• Text passage:

I bring that up because Ensembl actually is not undergoing an update, having a major update and part of it is fading away… all at the same time. Continue reading

Demise of the NCBI Field Guide

For funding reasons, NCBI (home of PubMed, BLAST, dbSNP, OMIM and more) has cut their outreach staff, canceled all onsite training seminars and this has to mean decreased support for online help, documentation and tutorials.

When we wrote our NIH grant, one of the models of success in the bioinformatics training area that we highlighted was the NCBI Field Guide program. For those who may be unfamiliar with it, it is a set of training modules delivered by the outreach team at NCBI. They would come to your site, cover many NCBI tools and do hands-on workshops. Another course (Enhanced Field Guide) drew science librarians and other trainers together to train them, and those folks could go back to their institutions and offer more-and-better searches and training for their constituents. We thought the Guides are a terrific group of people who were interested in people getting their hands on the myriad tools at NCBI and using them effectively. It wasn’t really a competitive situation—their remit was only for NCBI tools, and there were plenty of others out there for us to do. In fact, many people who contacted us for training did so because their local users enjoyed the NCBI training and they wanted similar engagements for other tools.

Recently, though, the calls changed. We found we were getting calls from people who said they weren’t going to be able to get any more Field Guide trainings. NCBI is discontinuing the outreach program. Quite frankly, we were surprised. A sample of the notifications people were getting: http://www.library.uiuc.edu/blog/bicnews/archives/2008/02/ncbi_field_cour.html

Unfortunately, that tremendous training opportunity will NOT occur. Yesterday NCBI Field Guide coordinator, Peter Cooper, sent the following email:

Because of budgetary constraints, NCBI has made reductions in some of its programs, and the education programs are affected. In fact, all outreach education programs (Field Guide, Mini-courses, Structures, PubChem) are terminated effective immediately. At this point we cannot reschedule this course or accept requests for future courses of any kind. This was as much a surprise to me as it is to you. Feel free to contact me if you have questions.

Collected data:
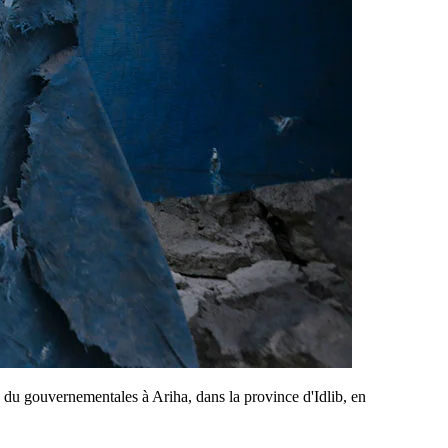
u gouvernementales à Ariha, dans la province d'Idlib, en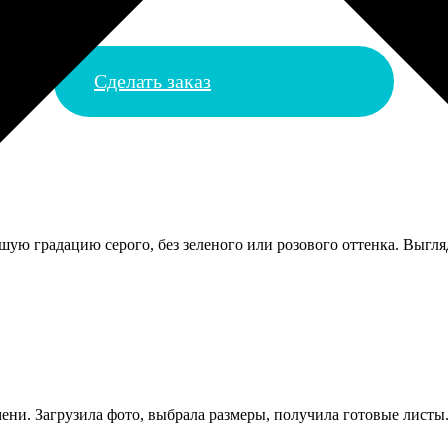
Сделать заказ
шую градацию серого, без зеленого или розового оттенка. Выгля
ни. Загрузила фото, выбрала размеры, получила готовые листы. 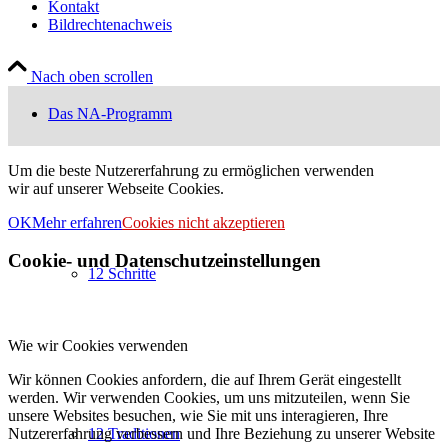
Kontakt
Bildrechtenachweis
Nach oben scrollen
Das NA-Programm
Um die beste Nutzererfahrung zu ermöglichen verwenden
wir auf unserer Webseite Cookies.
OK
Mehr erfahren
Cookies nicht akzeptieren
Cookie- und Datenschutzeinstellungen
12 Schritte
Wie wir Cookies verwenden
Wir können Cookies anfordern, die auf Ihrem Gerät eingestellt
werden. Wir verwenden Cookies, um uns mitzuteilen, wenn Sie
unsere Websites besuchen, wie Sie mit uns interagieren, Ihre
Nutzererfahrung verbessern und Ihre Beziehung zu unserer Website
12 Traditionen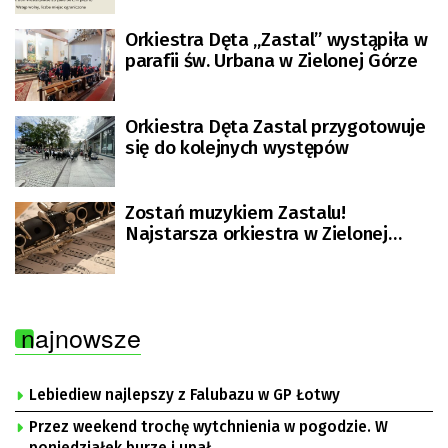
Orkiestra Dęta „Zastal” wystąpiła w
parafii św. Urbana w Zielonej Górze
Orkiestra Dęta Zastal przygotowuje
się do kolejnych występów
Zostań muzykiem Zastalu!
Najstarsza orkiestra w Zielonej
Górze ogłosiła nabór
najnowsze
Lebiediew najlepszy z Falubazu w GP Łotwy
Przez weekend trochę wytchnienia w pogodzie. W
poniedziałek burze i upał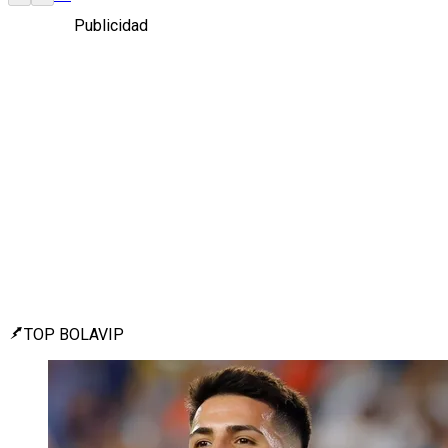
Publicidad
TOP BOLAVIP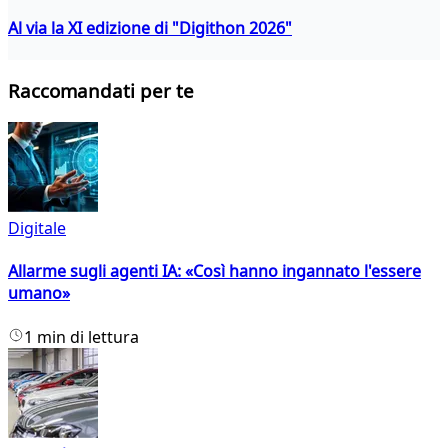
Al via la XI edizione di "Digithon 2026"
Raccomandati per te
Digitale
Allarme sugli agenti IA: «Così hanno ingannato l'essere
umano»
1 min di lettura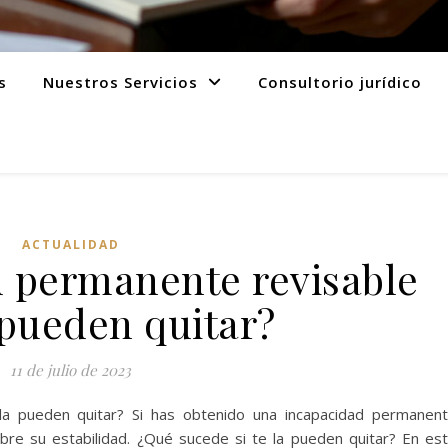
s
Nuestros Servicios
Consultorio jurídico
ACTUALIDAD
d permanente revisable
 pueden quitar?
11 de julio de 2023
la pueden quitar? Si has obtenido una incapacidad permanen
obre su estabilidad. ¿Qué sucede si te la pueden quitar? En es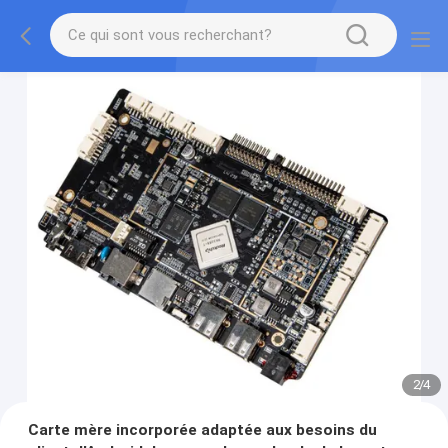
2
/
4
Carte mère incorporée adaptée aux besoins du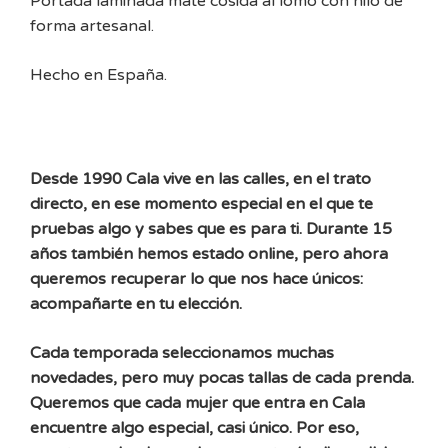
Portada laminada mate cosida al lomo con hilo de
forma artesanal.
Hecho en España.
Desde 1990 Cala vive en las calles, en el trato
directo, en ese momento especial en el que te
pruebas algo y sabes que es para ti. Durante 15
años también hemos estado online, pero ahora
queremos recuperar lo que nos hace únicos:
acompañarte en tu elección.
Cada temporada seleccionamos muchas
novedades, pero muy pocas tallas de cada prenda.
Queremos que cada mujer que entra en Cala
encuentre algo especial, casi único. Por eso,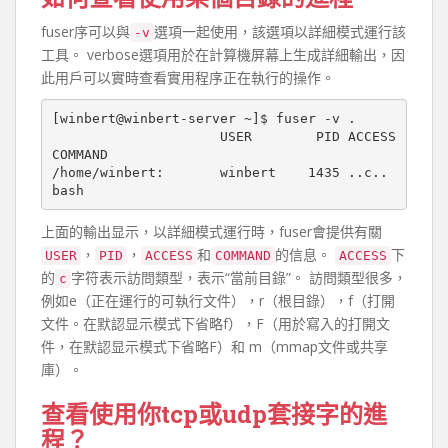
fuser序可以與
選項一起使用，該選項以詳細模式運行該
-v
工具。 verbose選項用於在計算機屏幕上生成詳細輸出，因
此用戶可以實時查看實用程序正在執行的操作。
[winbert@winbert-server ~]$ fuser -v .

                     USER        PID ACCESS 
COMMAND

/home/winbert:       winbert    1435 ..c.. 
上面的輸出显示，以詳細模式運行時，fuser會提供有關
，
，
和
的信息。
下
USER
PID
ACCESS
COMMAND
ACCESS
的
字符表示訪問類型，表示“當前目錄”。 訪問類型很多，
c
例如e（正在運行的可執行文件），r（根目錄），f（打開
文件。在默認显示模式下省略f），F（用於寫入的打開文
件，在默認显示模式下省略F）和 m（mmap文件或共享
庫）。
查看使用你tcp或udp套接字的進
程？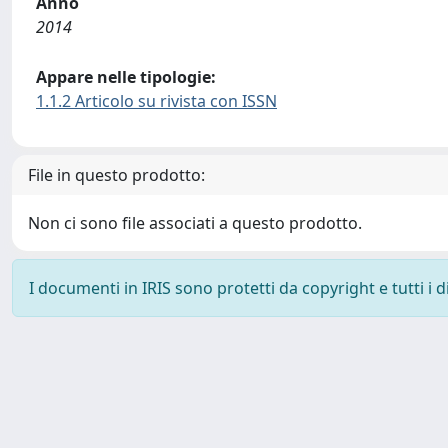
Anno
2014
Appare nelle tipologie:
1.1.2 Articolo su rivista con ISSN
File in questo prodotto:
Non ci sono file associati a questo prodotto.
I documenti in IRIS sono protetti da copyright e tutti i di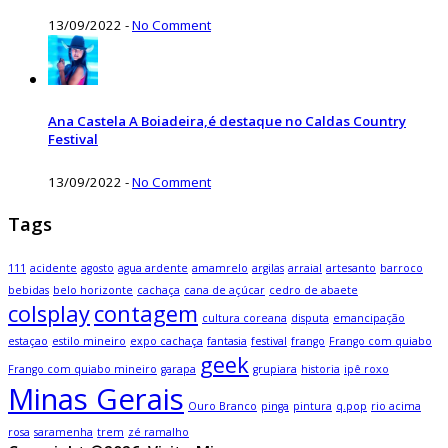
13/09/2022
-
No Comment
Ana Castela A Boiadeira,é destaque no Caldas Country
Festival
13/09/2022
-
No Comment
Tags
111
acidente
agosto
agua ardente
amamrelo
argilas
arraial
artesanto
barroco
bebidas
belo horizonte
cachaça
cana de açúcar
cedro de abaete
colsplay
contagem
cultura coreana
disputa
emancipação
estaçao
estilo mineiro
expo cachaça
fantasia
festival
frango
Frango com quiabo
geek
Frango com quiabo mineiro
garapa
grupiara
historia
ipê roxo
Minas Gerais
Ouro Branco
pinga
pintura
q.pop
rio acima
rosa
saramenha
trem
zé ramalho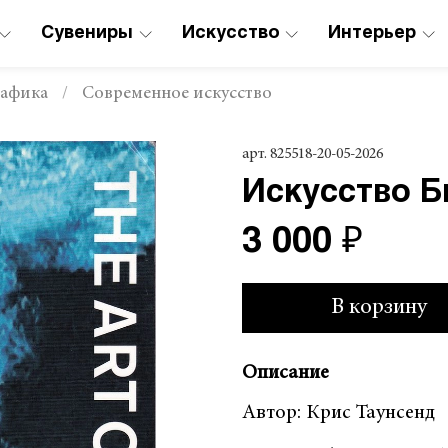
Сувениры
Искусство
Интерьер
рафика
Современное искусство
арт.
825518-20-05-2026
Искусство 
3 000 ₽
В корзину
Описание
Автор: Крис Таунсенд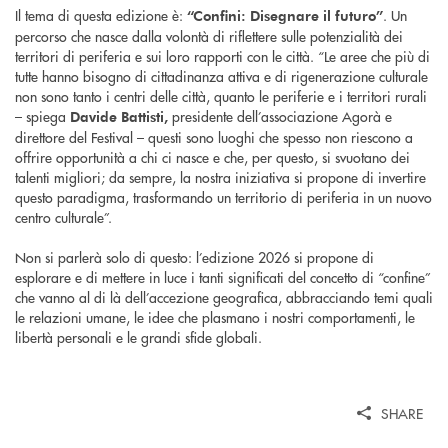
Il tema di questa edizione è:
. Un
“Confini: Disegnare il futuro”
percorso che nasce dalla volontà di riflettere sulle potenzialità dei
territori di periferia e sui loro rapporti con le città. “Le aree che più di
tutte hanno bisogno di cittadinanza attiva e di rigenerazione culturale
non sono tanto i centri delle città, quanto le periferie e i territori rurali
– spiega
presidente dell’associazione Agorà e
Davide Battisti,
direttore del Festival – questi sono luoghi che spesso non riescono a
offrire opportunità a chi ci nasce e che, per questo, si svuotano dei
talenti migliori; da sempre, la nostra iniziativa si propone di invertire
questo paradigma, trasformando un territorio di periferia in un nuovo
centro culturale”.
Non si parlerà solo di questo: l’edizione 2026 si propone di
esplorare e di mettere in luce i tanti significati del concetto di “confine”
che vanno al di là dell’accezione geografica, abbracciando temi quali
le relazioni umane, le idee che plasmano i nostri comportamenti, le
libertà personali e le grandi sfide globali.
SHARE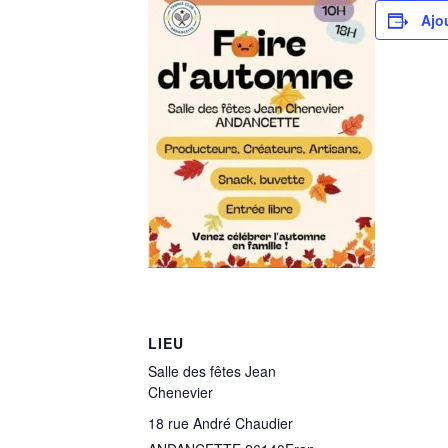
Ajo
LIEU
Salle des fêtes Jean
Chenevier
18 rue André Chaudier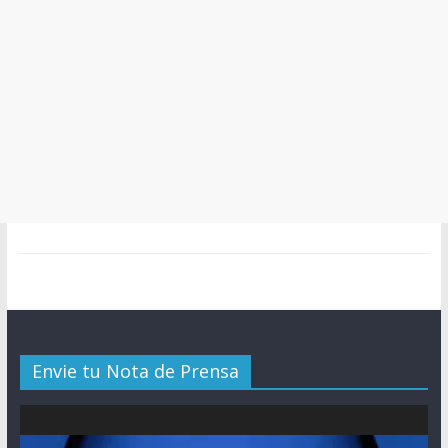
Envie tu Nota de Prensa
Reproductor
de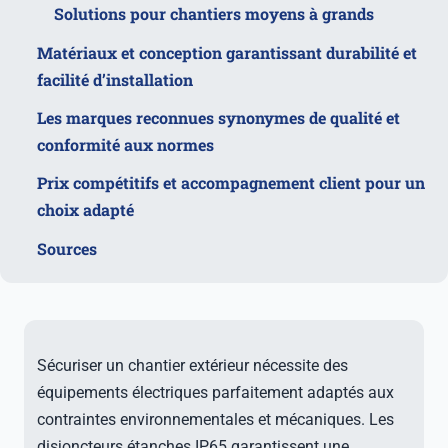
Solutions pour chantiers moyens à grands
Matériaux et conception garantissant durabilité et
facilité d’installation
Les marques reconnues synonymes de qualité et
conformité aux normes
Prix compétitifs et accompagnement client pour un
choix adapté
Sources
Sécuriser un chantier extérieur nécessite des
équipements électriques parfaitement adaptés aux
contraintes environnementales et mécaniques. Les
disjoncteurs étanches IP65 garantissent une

• Exercise prompt:
Which outreach education programs does the email quoted in the post about the NCBI Field Guide say were terminated? These rows have nothing to do with the post about the NCBI Field Guide.

• Written solution:
Field Guide, Mini-courses, Structures, and PubChem were terminated.